Gerade im Bereich der Commodities (d. h. Rohstoffe) pflegen die charttechnisch orientierten Trader, Trends konsequent und nicht selten extrem auszureizen. Wenn sich ein klares charttechnisches Signal zeigt und sich danach ein Trend etabliert hat, kann der sehr weit führen, über das hinaus, was man aus rein rationaler Sicht erwarten würde.

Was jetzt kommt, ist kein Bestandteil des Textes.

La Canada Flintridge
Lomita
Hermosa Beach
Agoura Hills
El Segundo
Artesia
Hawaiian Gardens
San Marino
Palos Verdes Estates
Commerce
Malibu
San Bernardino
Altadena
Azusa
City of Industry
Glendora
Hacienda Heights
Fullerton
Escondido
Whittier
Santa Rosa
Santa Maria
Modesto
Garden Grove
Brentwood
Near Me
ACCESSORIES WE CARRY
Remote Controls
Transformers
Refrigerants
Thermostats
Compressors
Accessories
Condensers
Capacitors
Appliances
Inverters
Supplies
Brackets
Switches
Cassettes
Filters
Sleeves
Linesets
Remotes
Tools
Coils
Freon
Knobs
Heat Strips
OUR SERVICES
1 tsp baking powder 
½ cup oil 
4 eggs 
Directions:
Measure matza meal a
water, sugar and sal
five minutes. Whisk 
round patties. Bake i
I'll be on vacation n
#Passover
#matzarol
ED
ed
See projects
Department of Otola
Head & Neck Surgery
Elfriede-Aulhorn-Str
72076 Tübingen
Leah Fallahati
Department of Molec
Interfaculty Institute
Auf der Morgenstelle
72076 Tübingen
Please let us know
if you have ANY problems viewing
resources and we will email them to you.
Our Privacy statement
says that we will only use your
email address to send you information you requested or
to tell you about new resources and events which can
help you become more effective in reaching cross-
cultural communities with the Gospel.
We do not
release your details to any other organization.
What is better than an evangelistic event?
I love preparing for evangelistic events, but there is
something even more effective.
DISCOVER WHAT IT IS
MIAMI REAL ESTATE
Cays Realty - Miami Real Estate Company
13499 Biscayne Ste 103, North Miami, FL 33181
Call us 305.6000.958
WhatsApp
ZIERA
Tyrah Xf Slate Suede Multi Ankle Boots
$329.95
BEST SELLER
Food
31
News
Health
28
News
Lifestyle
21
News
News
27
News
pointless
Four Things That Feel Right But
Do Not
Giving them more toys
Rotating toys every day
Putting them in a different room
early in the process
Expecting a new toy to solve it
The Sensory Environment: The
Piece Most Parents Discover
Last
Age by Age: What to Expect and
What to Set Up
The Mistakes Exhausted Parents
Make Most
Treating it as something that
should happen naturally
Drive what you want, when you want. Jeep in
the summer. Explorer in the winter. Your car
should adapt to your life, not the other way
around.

Derzeit bewegt sich der Ölpreis zwar in einer breiten Seitwärtsspanne, von einem dynamischen Trend kann man also aktuell nicht sprechen. Aber das bleibt selten lange so, zumal im folgenden Chart auffällt, dass der Kurs seit Frühjahr 2023 mehrfach an der im Chart dick schwarz hervorgehobenen 1.000-Tage-Linie nach oben drehte. Solange diese momentan bei 79 US-Dollar verlaufende Linie hält, deutet das an, dass die Trader mehrheitlich das größere Potenzial auf der Oberseite sehen.

Und auch, wenn ein umgehendes Durchstarten des Wachstums bei beginnenden Leitzinssenkungen nicht wahrscheinlich wäre: Sollten die Trader am Rohölmarkt diese Karte spielen, wäre ein Ausbruch nach oben nicht auszuschließen. Aber:

Ölpreis-Prognose: Entwicklung Ölpreis der Sorte Brent von 2020 bis 2024 | Online Broker LYNX
Entwicklung Ölpreis der Sorte Brent von 2020 bis 2024 | marketmaker pp4

Dass es so kommt, ist denkbar, aber nicht sicher. Denn das wird auch von Aspekten abhängen, von denen man heute, im Frühjahr 2024, noch nicht einmal etwas ahnt. Und gerade weil man eine Glaskugel bräuchte, um vorhersehen zu können, wie sich die Rahmenbedingungen in den kommenden Monaten darstellen werden und was die Trader daraus machen, kann es letzten Endes nur eine Lösung geben, wenn es um die Frage geht, in welche Richtung man sich beim Rohöl-Trading orientieren könnte:

Konsequent dem Trend bzw. den charttechnischen Signalen zu folgen. Vor allem, weil ein Spruch beim Ölpreis noch öfter zutrifft als z. B. am Aktienmarkt: Unverhofft kommt oft!

Fazit unserer Ölpreis-Prognose 2024:

Legen Sie sich nie vorab fest, wenn Sie im Rohöl traden, sondern folgen Sie etablierten Trends. Die können, wie gesagt, verblüffend dynamisch und weitreichend ausfallen, und sie müssen, das haben die vorstehenden Charts gezeigt, nicht immer rational sein, d. h. den wirtschaftlichen Rahmenbedingungen entsprechen. Und auch, was diese Rahmenbedingungen angeht, gilt: Was heute richtig ist, kann morgen schon falsch sein. Folgen Sie daher konsequent dem Trend und nie persönlichen Vermutungen!